Convention is simple: after any skill runs and you give feedback (corrections, complaints, or praise), log it. Over time the logs accumulate patterns. When a skill starts underperforming, run /skill-improve and let the evidence guide the fix.

What I’d Build Next

Right now, the loop is semi-manual. I log observations by hand and run improvement analysis on demand. The next step is making observation automatic. If a skill produces output and the user immediately edits it, that’s a signal. If the user says “no, not like that” right after a skill runs, that’s a signal. Capturing those signals without requiring explicit logging would close the loop further.

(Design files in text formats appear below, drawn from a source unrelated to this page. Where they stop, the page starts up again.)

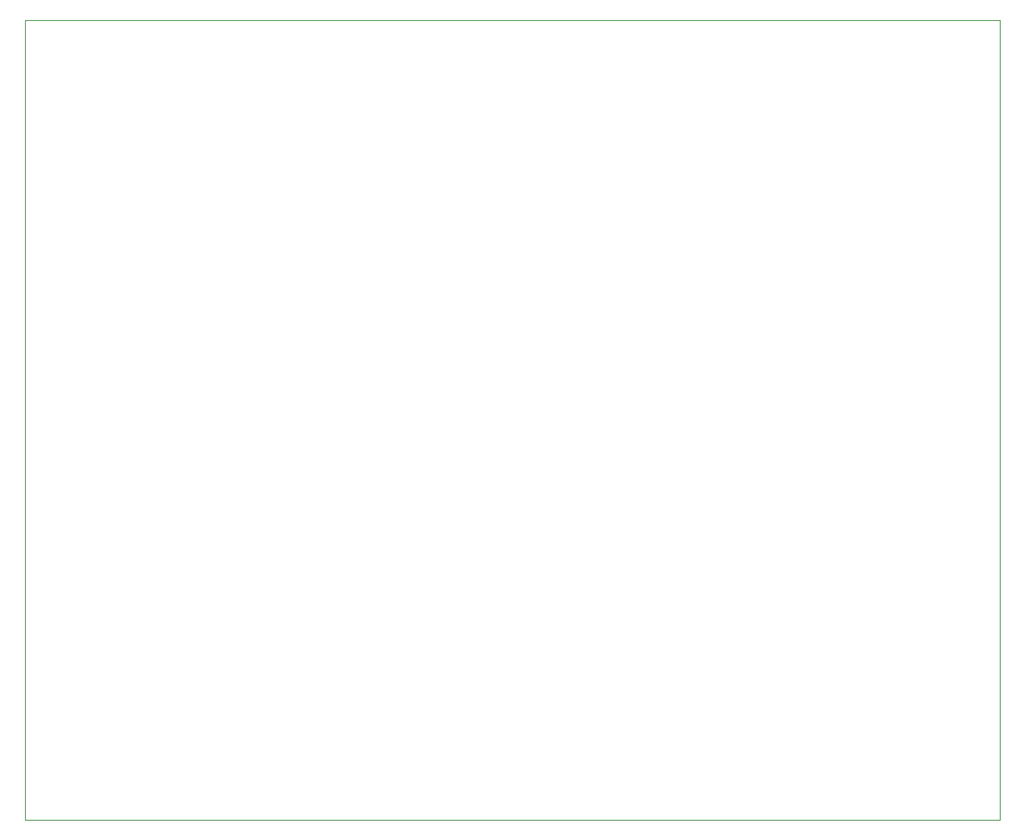
<source format=gm1>
G04 #@! TF.GenerationSoftware,KiCad,Pcbnew,8.0.8*
G04 #@! TF.CreationDate,2025-06-27T16:28:27-04:00*
G04 #@! TF.ProjectId,multimeter,6d756c74-696d-4657-9465-722e6b696361,rev?*
G04 #@! TF.SameCoordinates,Original*
G04 #@! TF.FileFunction,Profile,NP*
%FSLAX46Y46*%
G04 Gerber Fmt 4.6, Leading zero omitted, Abs format (unit mm)*
G04 Created by KiCad (PCBNEW 8.0.8) date 2025-06-27 16:28:27*
%MOMM*%
%LPD*%
G01*
G04 APERTURE LIST*
G04 #@! TA.AperFunction,Profile*
%ADD10C,0.050000*%
G04 #@! TD*
G04 APERTURE END LIST*
D10*
X-4998837Y72972288D02*
X97361163Y72972288D01*
X97361163Y-11027712D01*
X-4998837Y-11027712D01*
X-4998837Y72972288D01*
M02*

</source>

Another missing piece is evaluation. Right now I eyeball the proposed changes and approve them. A proper evaluation step would run the amended skill against past inputs and compare outputs. Did the change actually improve things? The /skill-creator skill already has grader and comparator agents for exactly this. Wiring them into /skill-improve as an optional step would make the loop more rigorous.

But even without those additions, the basic loop works. Log what went wrong. Let the system find patterns. Apply targeted fixes grounded in evidence. Skills that improve themselves instead of quietly degrading.

That’s the whole idea. Three files and a habit.